When you installed your HIDs... by chance did you disconnect one of your battery terminals during the install process?

I ask because the problem you are describing (resetting of gauges) also happens to be consistent with a loose battery terminal. Worth a look... whether you touched the battery or not during your install.

Otherwise... it's kinda a stretch to believe the HID kit is really tied to the resetting of instruments, unless you are somehow tapping power for your ballasts off a circuit that is related to (or otherwise sympathetic to) the Instrument Cluster circuit.

What kind of HID kit is this (brand/model)? If it's "generic", which vendor did you get it from?

Lastly... if you wired this HID to work off of the stock low-beam circuit, this is not going to make your ignitor very happy over time. You need (rather, should have) a dedicated toggle switch to light up your low-beam HID. If you use the stock wiring circuit, you are forcing a back-to-back "double-ignition" of your HID kit. The HID bulb ignites when you switch the key on, extinguishes when you hit the starter, and re-ignites a second time when you release the start button, all within just a couple seconds. Each time the HID bulb is lit up, the ignitor sends ~ 23,000 volts down the wire to your bulb. To force it to do this twice every time you start the bike makes for a hard life for your ignitor.

You ought to consider installing a dedicated switch to solve this problem. 'Course, you now have to remember to switch on your HID after you start the bike, or get a "time-delay" type of relay to automatically do this. I just use a simple toggle switch for my HID low beam....

Thanks War. It makes sense now. I need install a switch. Does it matter if I use the negative or positive side of the bulb harness to install my switch?
 
I found that when my clock started resetting that the battery was about to give up the ghost. Time for a new battery.
 
The bike is 1 month old!

Good thing I have an in with the dealership... I will try the easy stuff first, and maybe the delay box...
 
All: Mine did that too, and the guy who did my install for me told me he'd need to install an in-line resistor.

He came over, put the resistor in, and it hasn't happened again since.

Check it.

If you need, I'll get more details from my 'wrench', "Jaws".

mmmkay?
 
Please do Scar! Sounds like the HID delay kit would do the same thing, but I am handy as all getout, so if I can find out what he did, I can duplicate it...
 
K. This is the low-down I got from Jaws.

He put an in-line resistor (same size as you'd use for LED turn signals) on each the positive and negative sides. This prevents the light from "slamming" on. 23,000 volts charging down the wires...

As mentioned previously, this solved the problem. At first, when it happened, I was alarmed and rode the bike directly home.

The clock would reset, the speedo and tach would cycle as if the bike was starting up, but the mileage and such remained unaffected. It was very alarming.
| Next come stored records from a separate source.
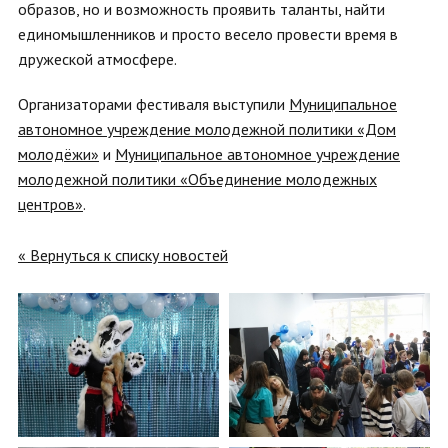
образов, но и возможность проявить таланты, найти
единомышленников и просто весело провести время в
дружеской атмосфере.
Организаторами фестиваля выступили
Муниципальное
автономное учреждение молодежной политики «Дом
молодёжи»
и
Муниципальное автономное учреждение
молодежной политики «Объединение молодежных
центров»
.
« Вернуться к списку новостей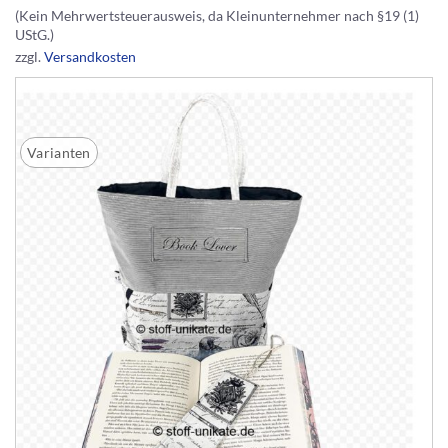
(Kein Mehrwertsteuerausweis, da Kleinunternehmer nach §19 (1)
UStG.)
zzgl.
Versandkosten
Varianten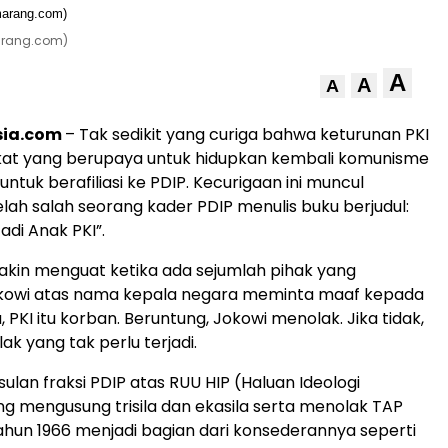
arang.com)
A
A
A
sia.com
– Tak sedikit yang curiga bahwa keturunan PKI
at yang berupaya untuk hidupkan kembali komunisme
untuk berafiliasi ke PDIP. Kecurigaan ini muncul
lah salah seorang kader PDIP menulis buku berjudul:
adi Anak PKI”.
kin menguat ketika ada sejumlah pihak yang
owi atas nama kepala negara meminta maaf kepada
, PKI itu korban. Beruntung, Jokowi menolak. Jika tidak,
ak yang tak perlu terjadi.
ulan fraksi PDIP atas RUU HIP (Haluan Ideologi
ng mengusung trisila dan ekasila serta menolak TAP
hun 1966 menjadi bagian dari konsederannya seperti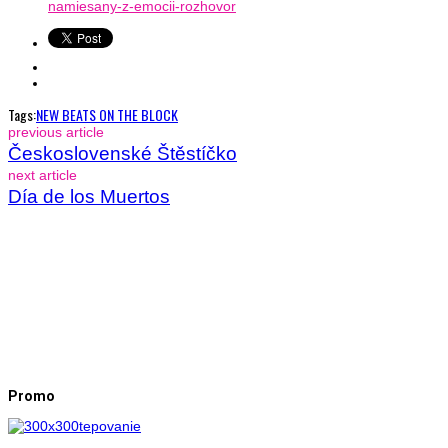
namiesany-z-emocii-rozhovor
Tags:
NEW BEATS ON THE BLOCK
previous article
Československé Štěstíčko
next article
Día de los Muertos
Promo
You're riding along at say, 4:30 pm, then the next thing you know, it's 1:01.

You wonder why.

At first you attribute it to the warp-speed and time-travel which owning a 'busa affords you. But then it happens again (even though you KNOW you didn't engage the after-burners, photon-accelerators, etc.)...and you know something is not right with the world.
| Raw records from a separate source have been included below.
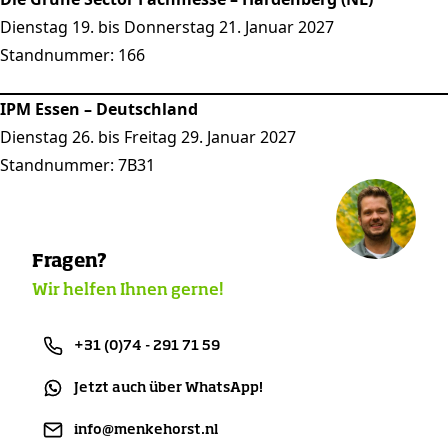
Dienstag 19. bis Donnerstag 21. Januar 2027
Standnummer: 166
IPM Essen – Deutschland
Dienstag 26. bis Freitag 29. Januar 2027
Standnummer: 7B31
Fragen?
Wir helfen Ihnen gerne!
+31 (0)74 - 291 71 59
Jetzt auch über WhatsApp!
info@menkehorst.nl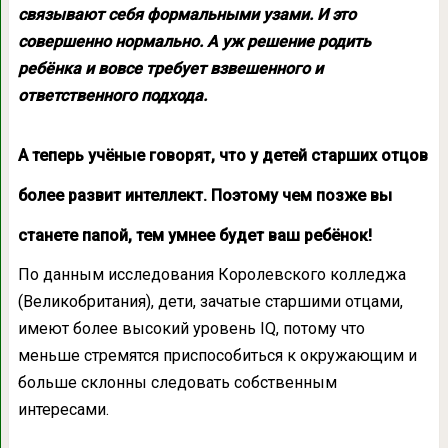
связывают себя формальными узами. И это
совершенно нормально. А уж решение родить
ребёнка и вовсе требует взвешенного и
ответственного подхода.
А теперь учёные говорят, что у детей старших отцов
более развит интеллект. Поэтому чем позже вы
станете папой, тем умнее будет ваш ребёнок!
По данным исследования Королевского колледжа
(Великобритания), дети, зачатые старшими отцами,
имеют более высокий уровень IQ, потому что
меньше стремятся приспособиться к окружающим и
больше склонны следовать собственным
интересами.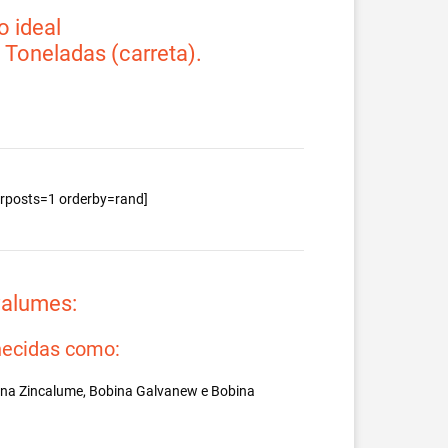
 ideal
2 Toneladas (carreta).
berposts=1 orderby=rand]
valumes:
ecidas como:
ina Zincalume, Bobina Galvanew e Bobina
Jaws tells me these resistors are available at Radio Shack. He's coming to my house tonight to do some top-secret work on my bike, so I'll tell him we still need to know the size resistors he installed...and I'll report that as I am able.
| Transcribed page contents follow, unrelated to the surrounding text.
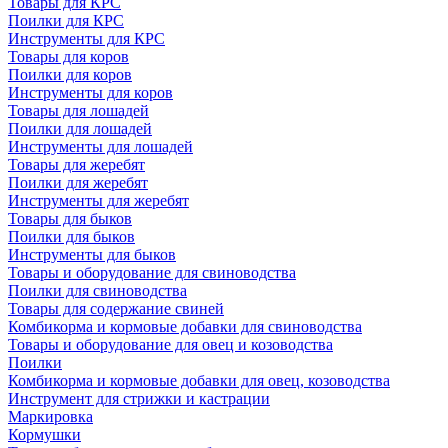
Товары для КРС
Поилки для КРС
Инструменты для КРС
Товары для коров
Поилки для коров
Инструменты для коров
Товары для лошадей
Поилки для лошадей
Инструменты для лошадей
Товары для жеребят
Поилки для жеребят
Инструменты для жеребят
Товары для быков
Поилки для быков
Инструменты для быков
Товары и оборудование для свиноводства
Поилки для свиноводства
Товары для содержание свиней
Комбикорма и кормовые добавки для свиноводства
Товары и оборудование для овец и козоводства
Поилки
Комбикорма и кормовые добавки для овец, козоводства
Инструмент для стрижки и кастрации
Маркировка
Кормушки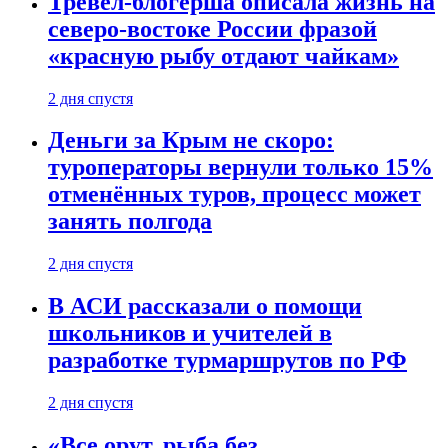
Тревел-блогерша описала жизнь на
северо-востоке России фразой
«красную рыбу отдают чайкам»
2 дня спустя
Деньги за Крым не скоро:
туроператоры вернули только 15%
отменённых туров, процесс может
занять полгода
2 дня спустя
В АСИ рассказали о помощи
школьников и учителей в
разработке турмаршрутов по РФ
2 дня спустя
«Все орут, рыба без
He further told me that if there was an electrician/electronics expert at Radio Shack when you went there, and you told them it was for LED lights, that guy would know which resistor to sell you.

Hope this helps ya'llz.

Scar Palomar (1) 05OCT08.jpg
 
I don't know if this works on all years but on the 08 I use the old trick of pushing in the starter button, then turn on ignition then pull in clutch to start. The light doesn't come on till I release the starter. Although since I've installed my HID's there have been a couple of times I forgot to start it in this manner, it did not reset anything. Is it possible that the ballast and/or ignitor is to close to the cluster causing interference?